» **WORK INSTRUCTIONS**
When the line with "The SAMHSA Disaster App" appears below, start repeating lines exactly, and keep going through the line with "Should you have"; add nothing outside that span.

» **DATA LISTING**
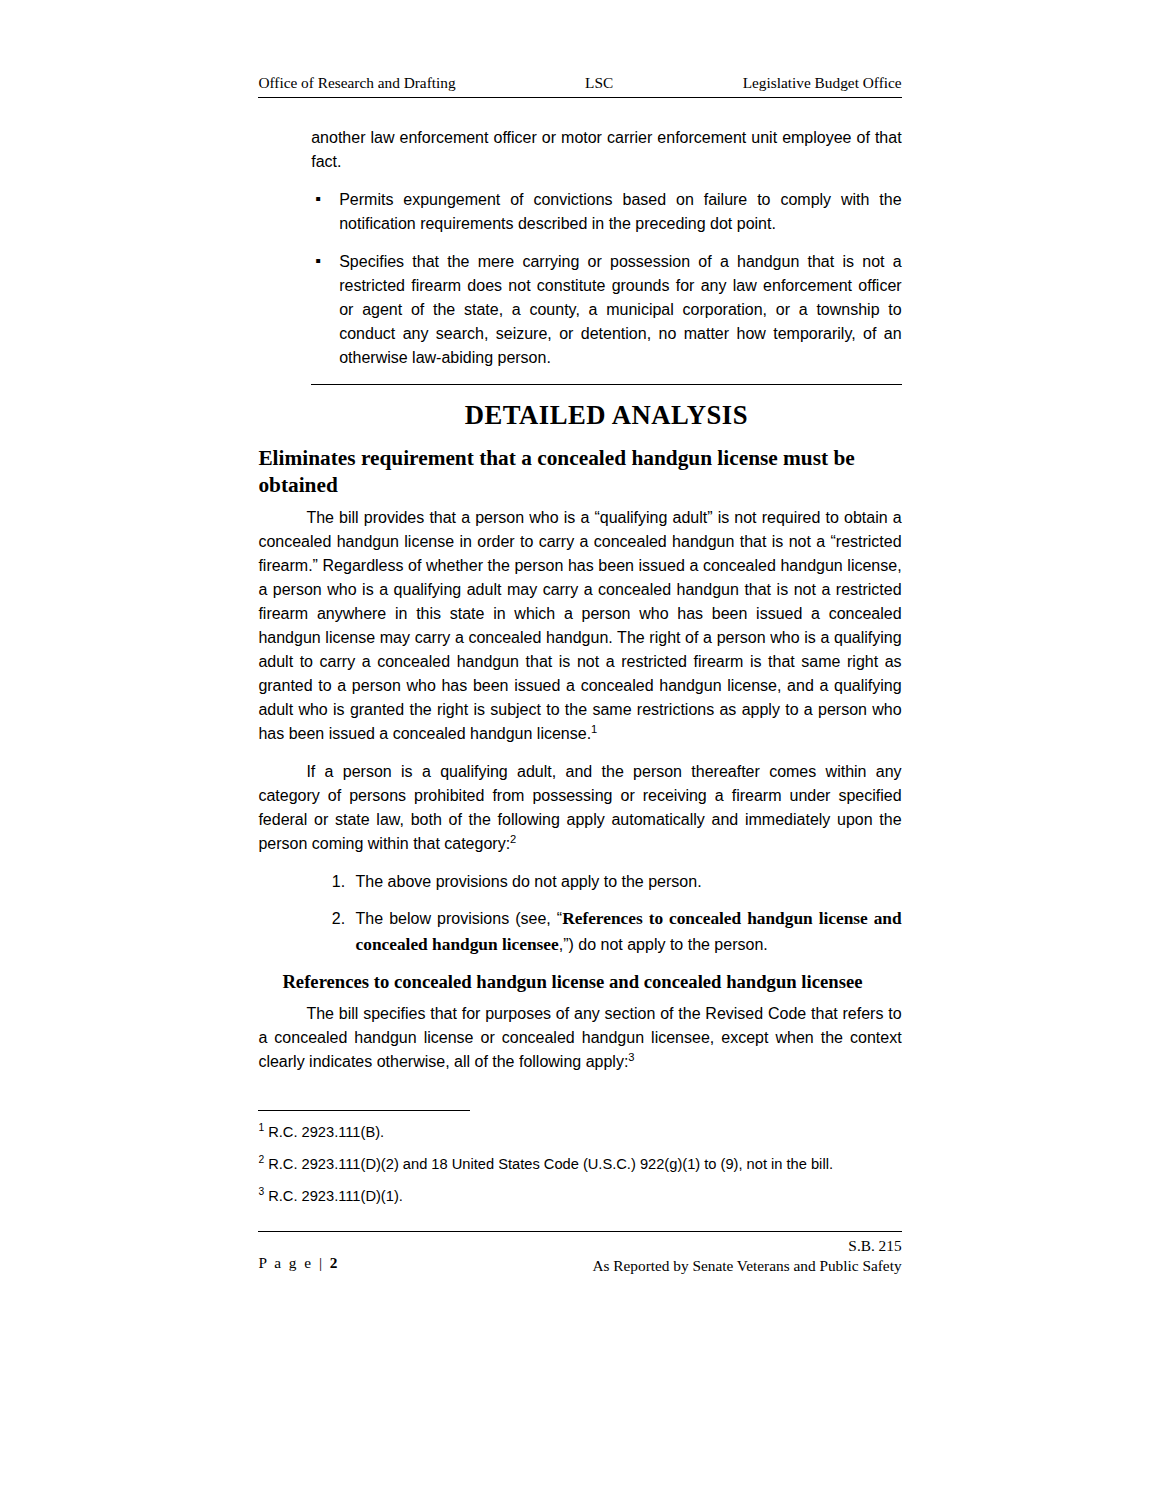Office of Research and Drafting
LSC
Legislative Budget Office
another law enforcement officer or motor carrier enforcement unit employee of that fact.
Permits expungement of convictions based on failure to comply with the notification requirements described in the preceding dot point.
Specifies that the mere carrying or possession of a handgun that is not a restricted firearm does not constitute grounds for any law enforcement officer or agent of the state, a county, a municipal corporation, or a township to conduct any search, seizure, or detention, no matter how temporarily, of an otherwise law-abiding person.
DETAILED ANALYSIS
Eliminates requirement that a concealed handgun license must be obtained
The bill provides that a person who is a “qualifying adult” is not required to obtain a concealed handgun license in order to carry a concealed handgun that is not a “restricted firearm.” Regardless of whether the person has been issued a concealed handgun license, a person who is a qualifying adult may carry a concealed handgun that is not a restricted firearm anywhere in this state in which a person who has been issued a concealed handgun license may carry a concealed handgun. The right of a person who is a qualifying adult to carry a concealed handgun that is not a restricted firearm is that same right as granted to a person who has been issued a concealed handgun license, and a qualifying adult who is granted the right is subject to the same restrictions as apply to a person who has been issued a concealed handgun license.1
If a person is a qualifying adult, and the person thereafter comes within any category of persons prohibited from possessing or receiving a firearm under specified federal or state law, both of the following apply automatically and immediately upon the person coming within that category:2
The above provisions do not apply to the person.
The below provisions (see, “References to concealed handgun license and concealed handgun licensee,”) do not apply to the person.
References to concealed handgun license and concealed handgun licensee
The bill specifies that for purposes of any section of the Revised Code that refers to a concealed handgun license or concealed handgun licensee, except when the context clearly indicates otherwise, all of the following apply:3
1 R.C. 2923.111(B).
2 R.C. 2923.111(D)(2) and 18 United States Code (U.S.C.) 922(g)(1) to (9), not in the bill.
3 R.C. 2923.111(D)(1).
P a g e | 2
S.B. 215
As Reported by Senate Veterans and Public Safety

--

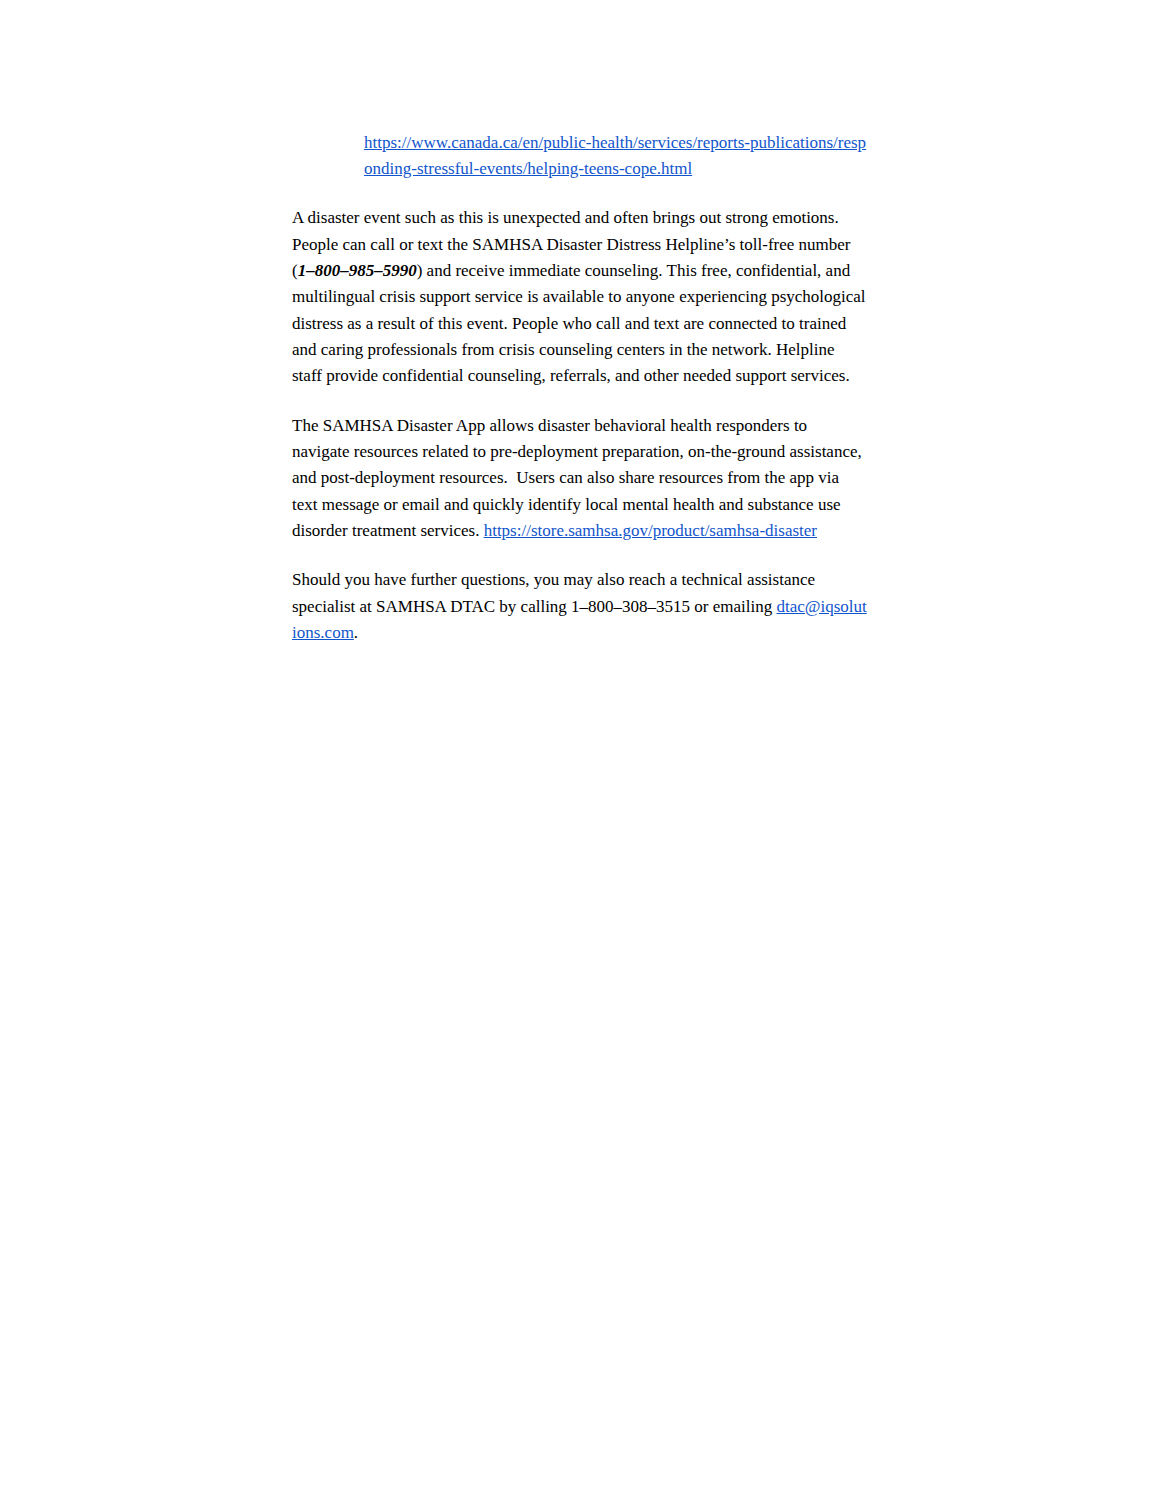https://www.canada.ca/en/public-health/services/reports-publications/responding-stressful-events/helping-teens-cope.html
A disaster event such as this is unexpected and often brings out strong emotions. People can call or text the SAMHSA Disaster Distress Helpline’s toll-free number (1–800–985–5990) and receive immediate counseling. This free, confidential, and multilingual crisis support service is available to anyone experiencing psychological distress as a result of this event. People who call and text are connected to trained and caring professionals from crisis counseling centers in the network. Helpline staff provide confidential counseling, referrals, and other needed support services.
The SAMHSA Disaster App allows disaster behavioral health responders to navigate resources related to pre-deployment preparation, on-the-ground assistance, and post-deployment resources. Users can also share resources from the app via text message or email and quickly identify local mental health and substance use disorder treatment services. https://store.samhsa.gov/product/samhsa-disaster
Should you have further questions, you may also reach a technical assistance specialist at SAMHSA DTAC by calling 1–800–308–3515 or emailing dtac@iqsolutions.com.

» **SOLUTION TO THE PROBLEM**
The SAMHSA Disaster App allows disaster behavioral health responders to navigate resources related to pre-deployment preparation, on-the-ground assistance, and post-deployment resources. Users can also share resources from the app via text message or email and quickly identify local mental health and substance use disorder treatment services. https://store.samhsa.gov/product/samhsa-disaster
Should you have further questions, you may also reach a technical assistance specialist at SAMHSA DTAC by calling 1–800–308–3515 or emailing dtac@iqsolutions.com.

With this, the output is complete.